Advertisement

Opinion: Mazda’s rotary range extender is a silly idea

Opinion: Mazda’s rotary range extender is a silly idea



Sorry, Joel. I know you’re excited about Mazda bringing back the rotary engine as a range extender for the MX-30. I would be too if it were 8-10 years ago. But now (and probably even back then), the Mazda rotary range extender is a silly idea.

We’re waiting for Mazda to reveal its rotary-range-extended MX-30 this week in Brussels, and it’s been a long time coming. As Mazda said back in 2021, “This technology is being engineered for nearly silent operation and will replenish the battery rather than drive the wheels. As a result, the MX-30 will always drive like the engaging EV that it is, but with freedom to charge from the wall or on the go.” Despite the adulatory PR speak, that doesn’t sound all that great for a few reasons, and not just because of the dubious market prospects of range extenders these days.

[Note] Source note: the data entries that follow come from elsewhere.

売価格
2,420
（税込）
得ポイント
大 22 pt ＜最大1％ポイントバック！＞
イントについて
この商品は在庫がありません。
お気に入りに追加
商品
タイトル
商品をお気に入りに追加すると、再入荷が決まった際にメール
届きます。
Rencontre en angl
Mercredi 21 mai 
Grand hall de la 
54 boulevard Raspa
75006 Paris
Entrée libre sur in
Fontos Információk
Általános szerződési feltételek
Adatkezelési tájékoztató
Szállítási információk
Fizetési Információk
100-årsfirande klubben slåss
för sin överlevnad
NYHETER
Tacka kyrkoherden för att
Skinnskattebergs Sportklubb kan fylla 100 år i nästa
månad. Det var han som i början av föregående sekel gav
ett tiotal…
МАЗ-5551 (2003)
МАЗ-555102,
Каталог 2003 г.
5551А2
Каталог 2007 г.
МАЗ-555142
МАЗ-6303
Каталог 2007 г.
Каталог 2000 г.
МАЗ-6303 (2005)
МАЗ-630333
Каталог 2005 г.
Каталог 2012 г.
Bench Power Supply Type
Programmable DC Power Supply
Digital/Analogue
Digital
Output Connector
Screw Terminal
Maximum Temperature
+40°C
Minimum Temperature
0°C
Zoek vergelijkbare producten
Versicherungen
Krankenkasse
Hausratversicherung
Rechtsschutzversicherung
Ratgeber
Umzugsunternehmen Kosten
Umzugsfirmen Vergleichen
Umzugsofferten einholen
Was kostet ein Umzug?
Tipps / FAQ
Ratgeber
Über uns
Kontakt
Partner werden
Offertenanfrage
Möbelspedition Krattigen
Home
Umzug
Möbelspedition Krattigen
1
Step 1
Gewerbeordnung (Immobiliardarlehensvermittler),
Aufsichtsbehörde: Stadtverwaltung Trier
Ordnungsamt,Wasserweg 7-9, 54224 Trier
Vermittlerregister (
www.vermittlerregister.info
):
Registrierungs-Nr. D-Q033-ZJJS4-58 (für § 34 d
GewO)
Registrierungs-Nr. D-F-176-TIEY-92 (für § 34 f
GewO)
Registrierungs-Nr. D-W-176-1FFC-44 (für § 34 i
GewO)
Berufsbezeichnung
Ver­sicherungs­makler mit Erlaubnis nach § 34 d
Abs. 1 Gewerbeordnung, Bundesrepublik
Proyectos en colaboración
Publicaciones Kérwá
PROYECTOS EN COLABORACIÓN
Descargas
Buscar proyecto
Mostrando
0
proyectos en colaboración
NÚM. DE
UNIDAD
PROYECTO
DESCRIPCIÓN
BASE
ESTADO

Range extenders might still serve a purpose for a little while. More range-extended EVs would probably have better served the public than the numerous plug-in hybrids with minimal electric range that we got instead, especially prior to the longer-range BEVs available now. REx systems are a last resort for ameliorating range anxiety, largely for owners who don’t live where public charging infrastructure is built out. And if charging providers keep failing as hard as they do, extenders might still find meaning in a vast, drivable country like the U.S., but that window of opportunity is closing, if it hasn't already, as battery costs and charging infrastructure improves.